Ewa Kotus: Of course, talent and passion are important, but the top-class film equipment that Forest Film Studio has is indispensable, isn’t it?
Michał Ogrodowczyk: Yes, this is true. All these mentioned elements in combination are very important in filmmaking. Cooperation and mutual understanding between the members of the production team are also important, because even the best film equipment is not enough to make a good film. Here at the Forest Film Studio, this has been the case for years; we form a harmonious team. This gives us the strength to take on further challenges and create further film works, in which we describe first of all the beauty and richness of Polish nature, but also the problems affecting it.
Ewa Kotus: And now the most important question, to the film’s director. How did it happen that such a beautiful film was made, which lifts jurors all over the world out of their chairs and which, by the decision of the International Tourfilm Academy, was awarded the Tourist Owl statuette?

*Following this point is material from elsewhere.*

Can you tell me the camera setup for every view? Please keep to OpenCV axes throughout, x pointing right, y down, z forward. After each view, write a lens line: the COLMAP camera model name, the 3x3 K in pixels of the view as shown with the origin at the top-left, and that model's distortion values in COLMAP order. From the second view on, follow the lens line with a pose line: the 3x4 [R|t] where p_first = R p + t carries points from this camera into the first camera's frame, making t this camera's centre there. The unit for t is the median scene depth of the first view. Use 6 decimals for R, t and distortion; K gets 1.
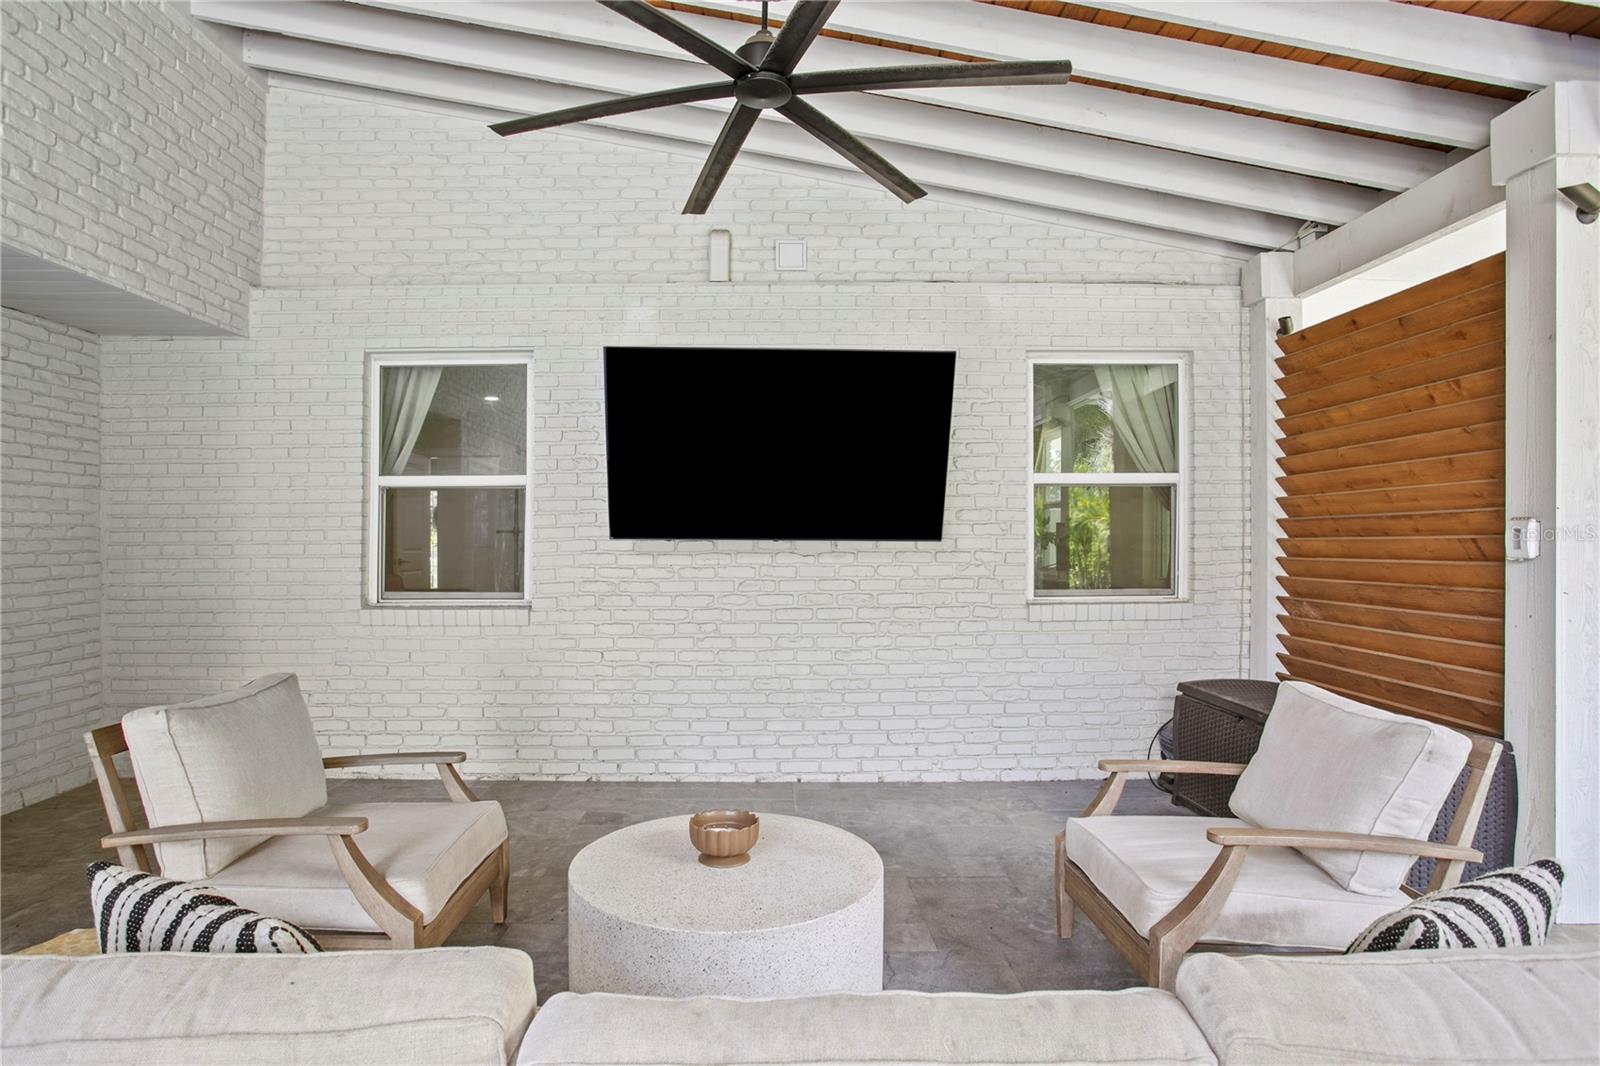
lens RADIAL K [[805.6, 0, 805.6], [0, 805.6, 522.7], [0, 0, 1]] dist [-0.070106, 0.034773]
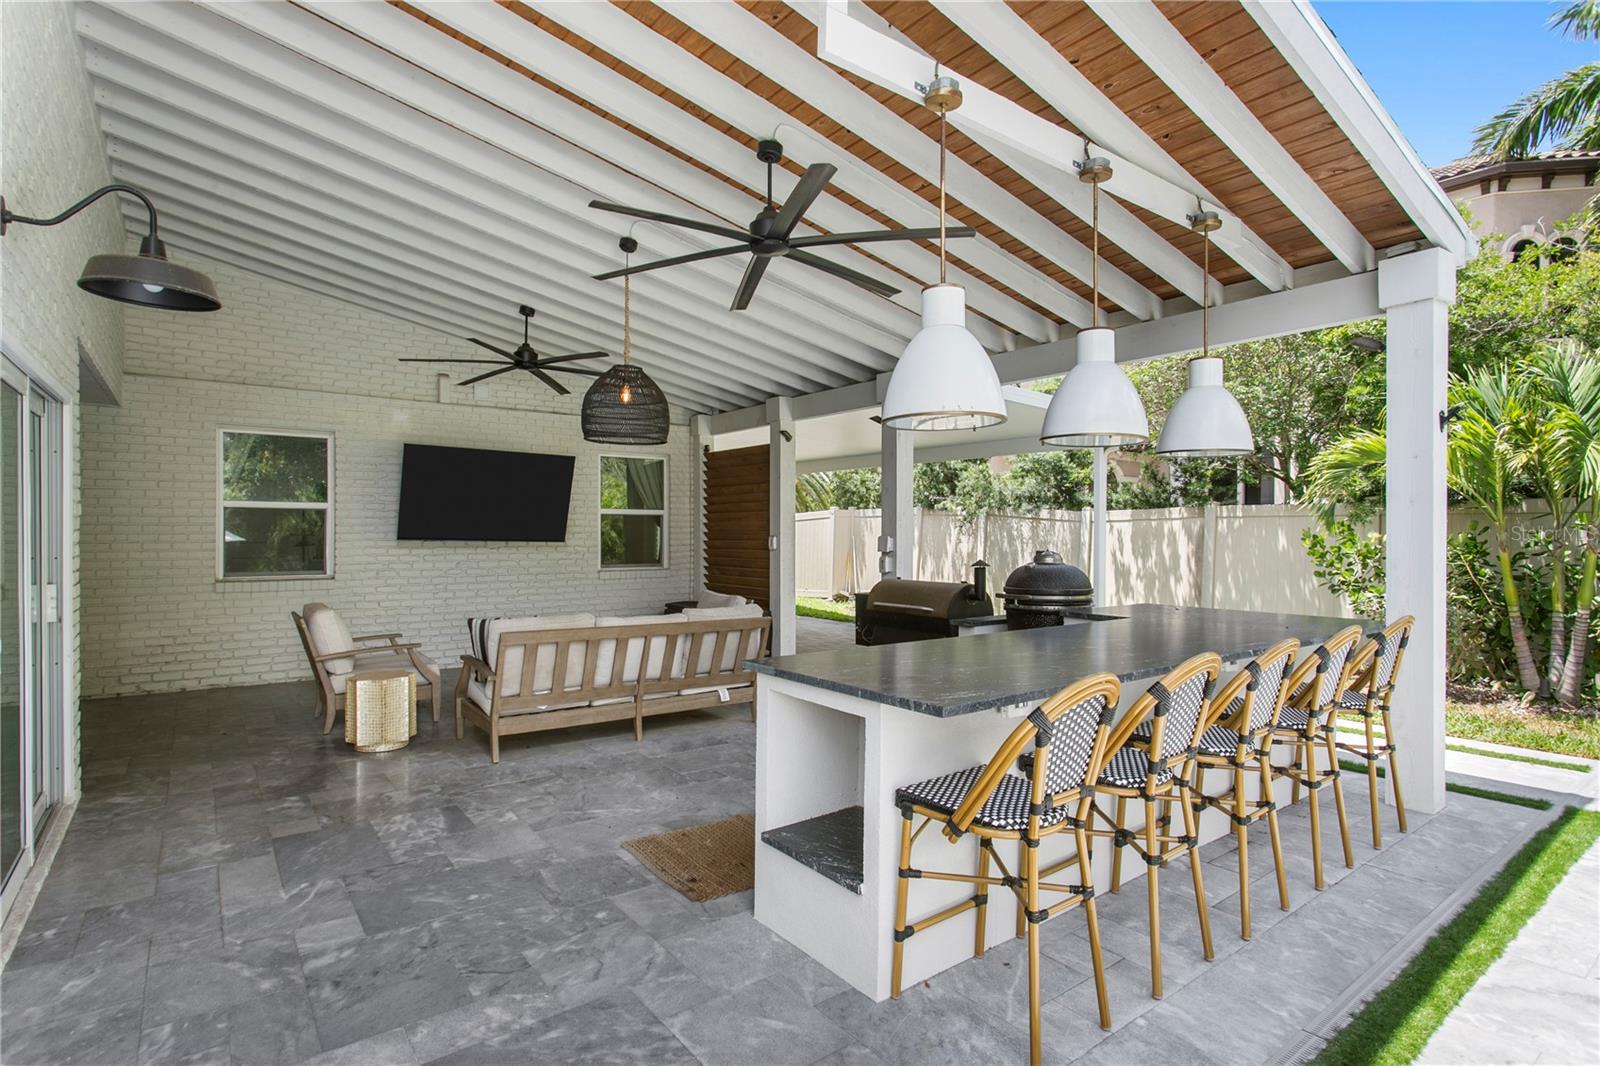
lens RADIAL K [[822.3, 0, 800.0], [0, 822.3, 533.0], [0, 0, 1]] dist [-0.002340, 0.000181]
pose [[0.791623, 0.007516, 0.610963, -0.634687], [-0.002353, 0.999954, -0.009253, 0.020020], [-0.611005, 0.005887, 0.791605, -1.051429]]
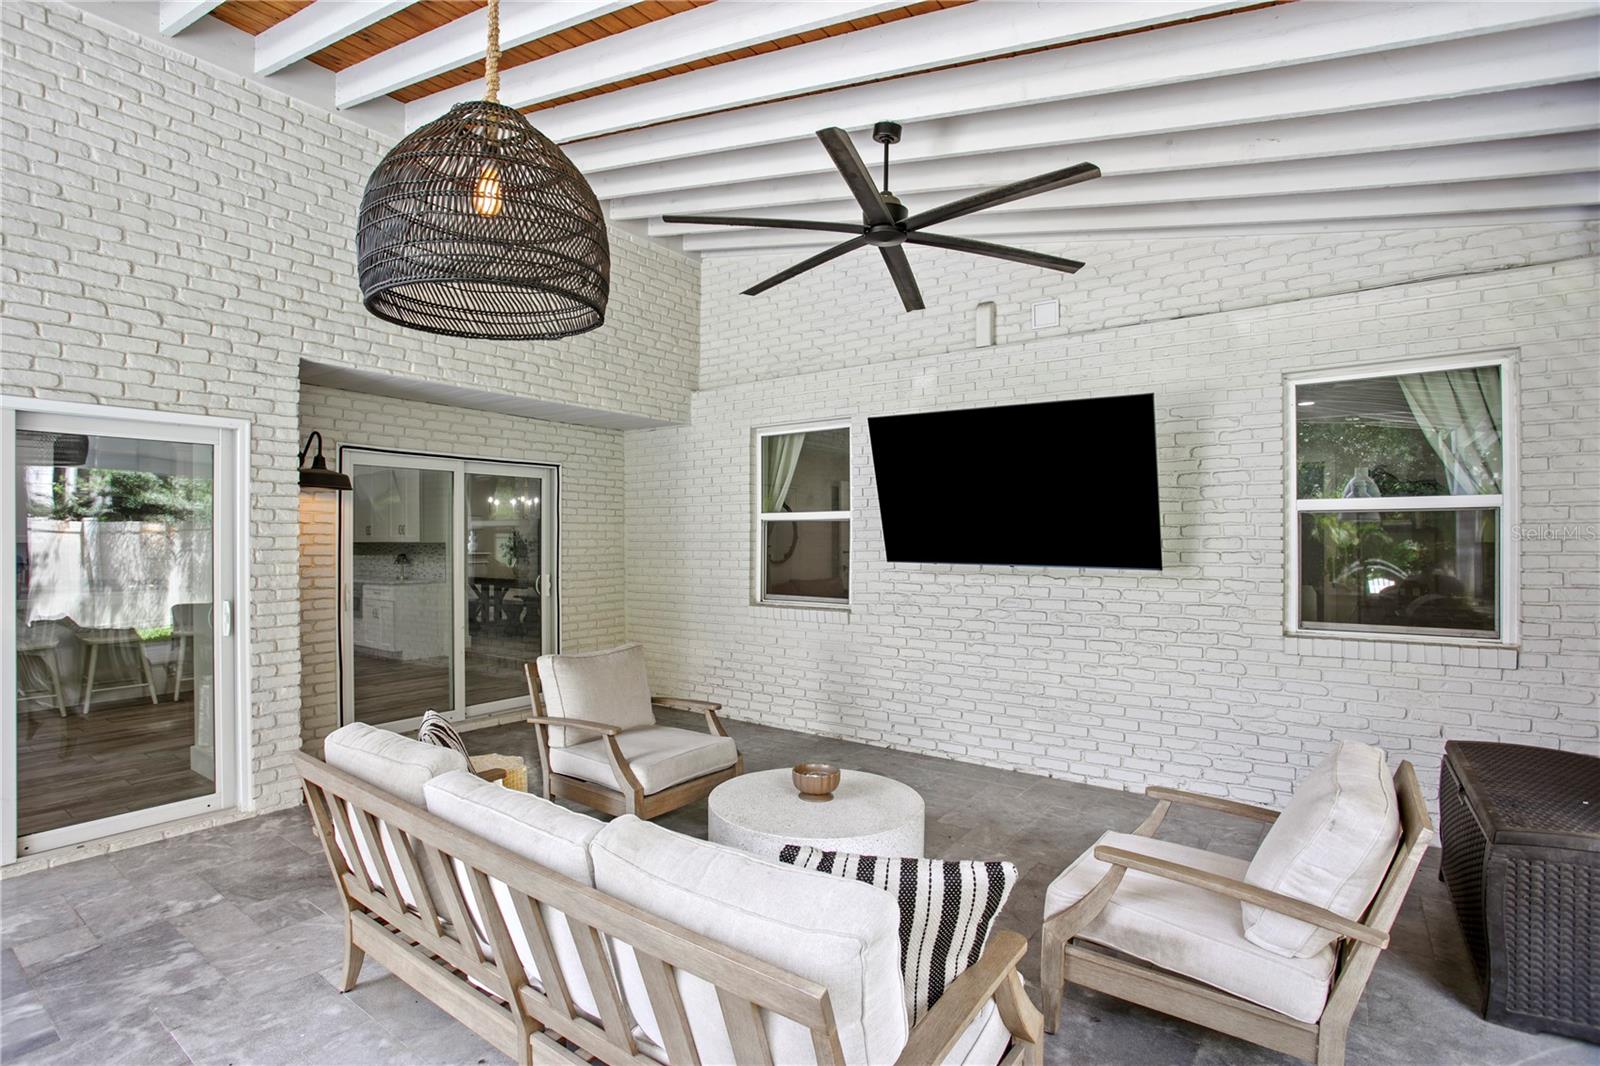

Sławomir Skupiński: Thank you, I admit to being intimidated by this unexpected success. The idea of a film showing the forest in a different way, from a different perspective, has been on my mind for a long time. Ever since I was a child, nature and animals have been particularly close to me, and I have had contact with them in many different ways: from nature films, which kept me glued to the black and white TV screen, to observing the then common amphibians, insects, or by fishing trips, first with my grandfather, then on my own, exploring the mountains, and finally aquaristics. The prose of life moved me away from observing nature “Live”, in the field. After some time, I managed to return to the forgotten passions from my youth by taking up a job at the Forest Film Studio, where various film productions are made for the forests. I thought it would be great to show what happens below the surface of the rivers that flow through the woodlands. After all, we can assume that the fish and other organisms living there are also forest animals and at the same time highlight the problem of water deficit and show the richness and beauty of the organisms living under water. The rest of our team caught on to the idea. And so the script and commentary for the film began to emerge. The work gained a lot of impetus after we started working with Paweł Vogelsinger, who had specialized in underwater photography for years and had a large archive of valuable material that we could also use. Overall, the realization work went very smoothly, and we were able to complete the project in a year, as we already had some of the pictures taken in previous years. The whole thing was complemented by Bartek Klamra’s fantastic aerial cinematography, but of course all the members of our studio made a huge contribution to this production. I would like to mention production manager Michał Ogrodowczyk, our collaborator Kuba Stacherski – their photographs also make up this work, and Ela Trzonek, who is an important member of our team, taking care of the documentation background. Thank you again for this award on behalf of the entire Forest Film Studio team.
Alexander V. Kammel: Congratulations!
Ewa Kotus: Thank you for the interesting conversation and the great dose of knowledge you have given us.